Work instructions:
Check each line of the material below for "Case". Report how many have it, with no other words.

###

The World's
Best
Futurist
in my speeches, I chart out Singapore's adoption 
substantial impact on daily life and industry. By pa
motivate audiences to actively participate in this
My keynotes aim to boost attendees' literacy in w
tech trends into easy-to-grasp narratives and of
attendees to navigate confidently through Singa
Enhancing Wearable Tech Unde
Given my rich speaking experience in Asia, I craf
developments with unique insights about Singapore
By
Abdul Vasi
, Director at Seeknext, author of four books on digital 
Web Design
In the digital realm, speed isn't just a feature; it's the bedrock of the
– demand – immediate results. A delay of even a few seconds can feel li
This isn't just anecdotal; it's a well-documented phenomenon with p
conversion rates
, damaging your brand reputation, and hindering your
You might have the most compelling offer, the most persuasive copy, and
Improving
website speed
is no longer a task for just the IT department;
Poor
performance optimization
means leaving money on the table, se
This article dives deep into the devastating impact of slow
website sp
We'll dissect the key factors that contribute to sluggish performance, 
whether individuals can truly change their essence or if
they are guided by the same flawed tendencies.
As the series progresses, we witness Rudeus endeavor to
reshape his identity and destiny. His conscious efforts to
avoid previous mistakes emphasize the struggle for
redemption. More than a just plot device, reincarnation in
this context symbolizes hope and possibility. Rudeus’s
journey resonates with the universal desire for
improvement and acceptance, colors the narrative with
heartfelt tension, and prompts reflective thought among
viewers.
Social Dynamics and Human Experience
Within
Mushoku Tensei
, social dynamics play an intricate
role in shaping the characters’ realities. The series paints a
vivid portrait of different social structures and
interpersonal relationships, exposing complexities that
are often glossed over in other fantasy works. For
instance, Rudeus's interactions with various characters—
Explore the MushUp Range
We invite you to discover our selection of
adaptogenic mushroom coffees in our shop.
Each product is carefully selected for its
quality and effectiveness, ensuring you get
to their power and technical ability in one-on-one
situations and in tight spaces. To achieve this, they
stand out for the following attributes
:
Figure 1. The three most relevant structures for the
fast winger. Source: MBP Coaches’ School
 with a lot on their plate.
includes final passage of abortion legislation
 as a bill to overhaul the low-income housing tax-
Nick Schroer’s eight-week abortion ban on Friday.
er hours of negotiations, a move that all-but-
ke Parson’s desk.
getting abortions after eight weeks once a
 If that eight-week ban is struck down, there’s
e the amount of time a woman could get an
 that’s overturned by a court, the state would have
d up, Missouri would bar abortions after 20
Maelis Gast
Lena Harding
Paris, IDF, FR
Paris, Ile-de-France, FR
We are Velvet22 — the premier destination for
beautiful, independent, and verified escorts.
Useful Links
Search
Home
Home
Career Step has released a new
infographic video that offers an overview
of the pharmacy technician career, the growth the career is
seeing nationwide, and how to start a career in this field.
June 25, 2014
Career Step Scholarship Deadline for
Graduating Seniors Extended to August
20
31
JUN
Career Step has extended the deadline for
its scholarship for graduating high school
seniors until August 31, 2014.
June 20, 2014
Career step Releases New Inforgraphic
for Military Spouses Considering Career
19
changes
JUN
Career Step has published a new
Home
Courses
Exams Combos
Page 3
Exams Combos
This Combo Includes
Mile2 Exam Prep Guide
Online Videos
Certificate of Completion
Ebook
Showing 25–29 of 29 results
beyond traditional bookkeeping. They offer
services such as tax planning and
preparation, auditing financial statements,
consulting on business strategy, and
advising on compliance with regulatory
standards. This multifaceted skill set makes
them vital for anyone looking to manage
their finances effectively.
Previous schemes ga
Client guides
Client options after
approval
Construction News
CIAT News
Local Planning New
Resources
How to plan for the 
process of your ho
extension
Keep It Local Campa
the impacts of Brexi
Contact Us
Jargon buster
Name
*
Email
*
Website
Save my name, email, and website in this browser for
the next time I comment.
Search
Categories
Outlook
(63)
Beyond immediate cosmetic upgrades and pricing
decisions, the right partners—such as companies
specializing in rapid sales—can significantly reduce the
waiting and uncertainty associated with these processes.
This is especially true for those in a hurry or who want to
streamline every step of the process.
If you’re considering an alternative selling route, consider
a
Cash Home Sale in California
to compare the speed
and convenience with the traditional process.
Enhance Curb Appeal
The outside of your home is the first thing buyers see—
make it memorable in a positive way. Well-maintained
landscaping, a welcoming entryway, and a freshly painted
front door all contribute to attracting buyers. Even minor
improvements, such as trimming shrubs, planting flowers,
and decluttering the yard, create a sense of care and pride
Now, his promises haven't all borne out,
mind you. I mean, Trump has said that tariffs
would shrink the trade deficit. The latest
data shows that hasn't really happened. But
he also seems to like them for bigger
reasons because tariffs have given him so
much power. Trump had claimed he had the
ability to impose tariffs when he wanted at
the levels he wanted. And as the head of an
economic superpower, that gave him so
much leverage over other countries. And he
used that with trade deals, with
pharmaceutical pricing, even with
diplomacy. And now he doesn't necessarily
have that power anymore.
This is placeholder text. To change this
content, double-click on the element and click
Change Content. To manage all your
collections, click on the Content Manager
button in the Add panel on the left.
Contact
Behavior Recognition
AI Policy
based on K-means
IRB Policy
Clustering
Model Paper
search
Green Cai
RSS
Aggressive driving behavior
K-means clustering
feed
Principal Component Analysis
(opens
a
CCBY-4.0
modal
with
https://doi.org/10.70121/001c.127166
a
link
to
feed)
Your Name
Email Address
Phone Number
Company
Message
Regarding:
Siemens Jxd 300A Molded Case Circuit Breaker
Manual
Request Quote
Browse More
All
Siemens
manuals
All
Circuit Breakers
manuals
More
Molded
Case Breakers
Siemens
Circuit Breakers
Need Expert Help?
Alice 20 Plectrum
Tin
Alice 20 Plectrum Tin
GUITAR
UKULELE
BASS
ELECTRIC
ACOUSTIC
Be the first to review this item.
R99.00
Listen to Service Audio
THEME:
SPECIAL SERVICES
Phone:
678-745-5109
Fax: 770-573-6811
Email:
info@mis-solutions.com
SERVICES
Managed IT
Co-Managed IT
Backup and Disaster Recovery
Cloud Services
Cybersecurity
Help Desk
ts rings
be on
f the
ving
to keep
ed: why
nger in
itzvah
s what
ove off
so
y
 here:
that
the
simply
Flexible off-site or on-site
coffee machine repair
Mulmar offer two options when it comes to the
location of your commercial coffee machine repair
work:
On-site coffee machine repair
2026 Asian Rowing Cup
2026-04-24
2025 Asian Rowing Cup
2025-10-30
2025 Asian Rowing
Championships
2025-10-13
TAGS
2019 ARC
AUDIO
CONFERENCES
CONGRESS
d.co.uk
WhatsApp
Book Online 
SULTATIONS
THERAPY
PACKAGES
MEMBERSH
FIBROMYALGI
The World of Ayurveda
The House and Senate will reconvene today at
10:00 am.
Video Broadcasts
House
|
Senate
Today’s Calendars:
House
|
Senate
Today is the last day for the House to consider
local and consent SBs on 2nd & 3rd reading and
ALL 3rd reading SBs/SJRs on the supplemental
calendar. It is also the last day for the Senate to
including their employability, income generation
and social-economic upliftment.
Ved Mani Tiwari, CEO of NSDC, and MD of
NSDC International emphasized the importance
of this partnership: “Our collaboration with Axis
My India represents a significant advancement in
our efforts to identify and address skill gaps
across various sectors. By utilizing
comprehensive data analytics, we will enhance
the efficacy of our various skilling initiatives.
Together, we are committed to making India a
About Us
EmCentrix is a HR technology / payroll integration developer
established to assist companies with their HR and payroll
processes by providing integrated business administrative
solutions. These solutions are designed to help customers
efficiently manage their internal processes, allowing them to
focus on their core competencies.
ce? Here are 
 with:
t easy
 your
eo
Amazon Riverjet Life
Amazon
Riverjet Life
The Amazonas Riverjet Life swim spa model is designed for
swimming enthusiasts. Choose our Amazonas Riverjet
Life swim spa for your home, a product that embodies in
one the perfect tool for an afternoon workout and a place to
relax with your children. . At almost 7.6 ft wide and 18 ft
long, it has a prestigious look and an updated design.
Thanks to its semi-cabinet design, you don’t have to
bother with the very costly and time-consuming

###

Result below:
2